Gorodzeisky et Richards (2013) montrent de leur côté que, stratégiquement, les syndicats n’ont pas toujours intérêt à se tourner vers les travailleurs précaires. L’étude des auteurs, qui porte sur la syndicalisation des travailleurs migrants, suggère que des facteurs organisationnels peuvent dissuader les syndicats de chercher de nouveaux adhérents dans des milieux moins syndiqués. Pour le dire autrement, si le syndicat n’a pas besoin de recruter de nouveaux membres pour gagner en force et en légitimité, les efforts mis dans la syndicalisation d’outsiders pourront être vus comme ne valant pas la peine d’être déployés.

2.3.3 Problématiques inhérentes aux précaires

Comme on l’a vu, la plupart des problématiques inhérentes aux travailleurs précaires, telles que le bas salaire, la discontinuité d’activité, l’incertitude des horaires ou le manque de protection sociale, représentent des enjeux qui, par leur ampleur, sortent en partie du cadre des relations de travail classiques et les principaux facteurs de précarité pourraient trouver leurs solutions dans des actions gouvernementales.

Dans ce contexte, les syndicats doivent alors faire preuve d’innovation pour, en plus de négocier les conditions de travail au niveau de l’entreprise ou de l’établissement, aller chercher une solidarité étendue à l’ensemble de la société pour obtenir des changements législatifs afin de contribuer à l’établissement de meilleures garanties pour les travailleurs atypiques. Ces nouvelles stratégies peuvent inclure des actions qui diffèrent des moyens de pression habituels : appel au boycottage, occupation de bâtiments, création d’espaces de travail commun pour les travailleurs indépendants (Mattoni et Vogiatzoglou 2014).

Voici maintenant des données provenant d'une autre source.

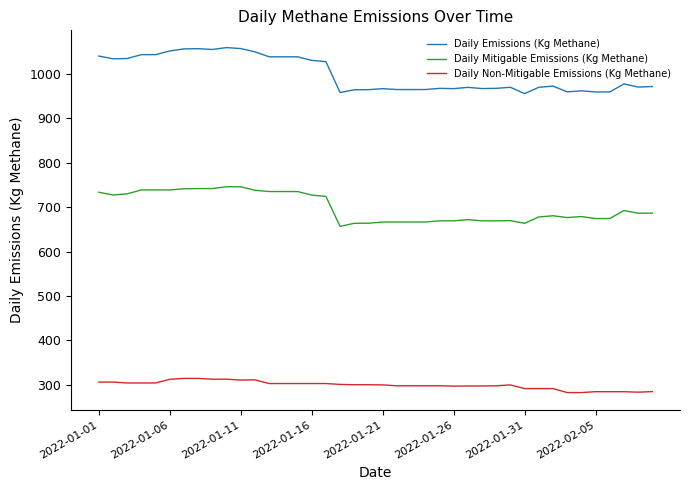

Rank the series by their maximum value, from lowest to highest.

Daily Non-Mitigable Emissions (Kg Methane), Daily Mitigable Emissions (Kg Methane), Daily Emissions (Kg Methane)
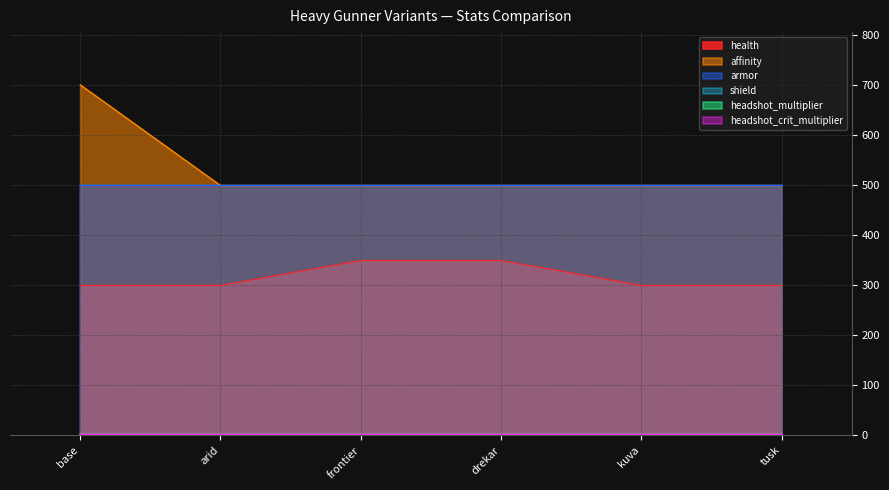

True or false: health and headshot_crit_multiplier intersect in this chart.

False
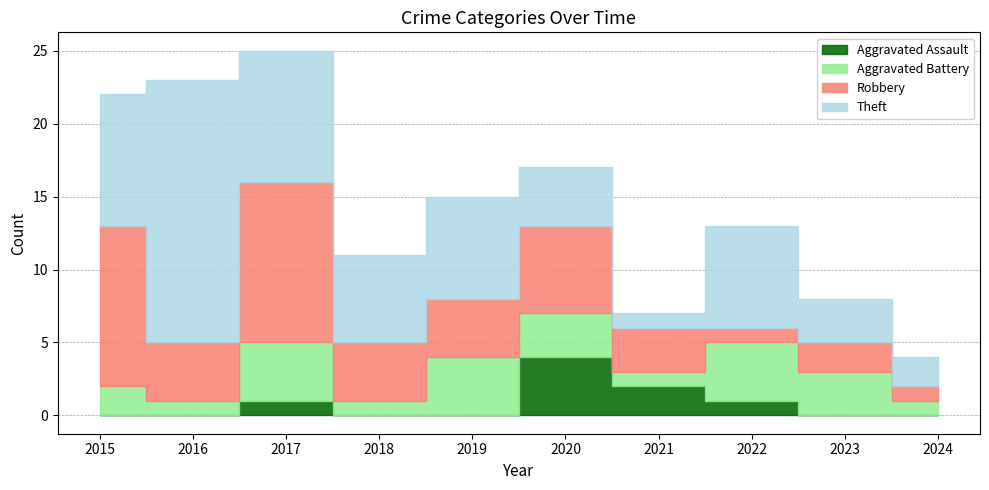

How many lines are shown in the chart?

4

Le mouvement Fight for 15 est une illustration de ces nouvelles pratiques syndicales cherchant à s’adapter aux enjeux concernant les travailleurs précaires. Le mouvement

Fight for 15 a débuté en 2012 parmi les employés de restauration rapide dans la région

de New York avant de s’étendre à de nombreuses villes et régions des États-Unis et du Canada.

Le mouvement initialement créé par le syndicat américain Service Employees

International Union incite les salariés travaillant au salaire minimum à se mettre en

grève afin de faire pression sur les entreprises et les politiques pour une augmentation progressive du salaire minimum jusqu’à 15 dollars par heure. Cet objectif a déjà été accompli dans les états de New York et de Californie puisque des lois y ont été votées afin d’augmenter progressivement le salaire minimum jusqu’à 15 dollars par heure. Au Québec, la FTQ et Québec Solidaire se sont clairement prononcés en faveur d’un salaire horaire minimum à 15 dollars (FTQ 2016 ; Québec Solidaire 2016).

2.4 Conclusion de chapitre

Le deuxième chapitre de ce mémoire nous aura principalement permis de mettre en lumière les principaux enjeux qui touchent les travailleurs précaires en ce qui concerne la mobilisation et l’action collective.

La précarité en emploi représente un enjeu important dans la société actuelle. Les formes de travail précaire se sont diversifiées avec le temps, et chaque groupe de travailleurs précaires le sera à sa manière. Cet état de fait rend difficile l’organisation et

la lutte syndicale contre le phénomène. Mais l’organisation collective des travailleurs précaires n’en demeure pas moins une voie efficace de changement pour limiter les facteurs de précarité.

Mieux connaitre les caractéristiques des membres dans le contexte de l’emploi précaire apparait ainsi comme un élément important si un syndicat souhaite mettre en place des stratégies efficaces pour contribuer à l’amélioration des conditions d’emploi des travailleurs précaires.

Il convient dès lors de dresser un inventaire des éléments théoriques qui seront utiles à la compréhension des mécanismes à l’œuvre lors de la participation des travailleurs précaires à la vie de leur syndicat.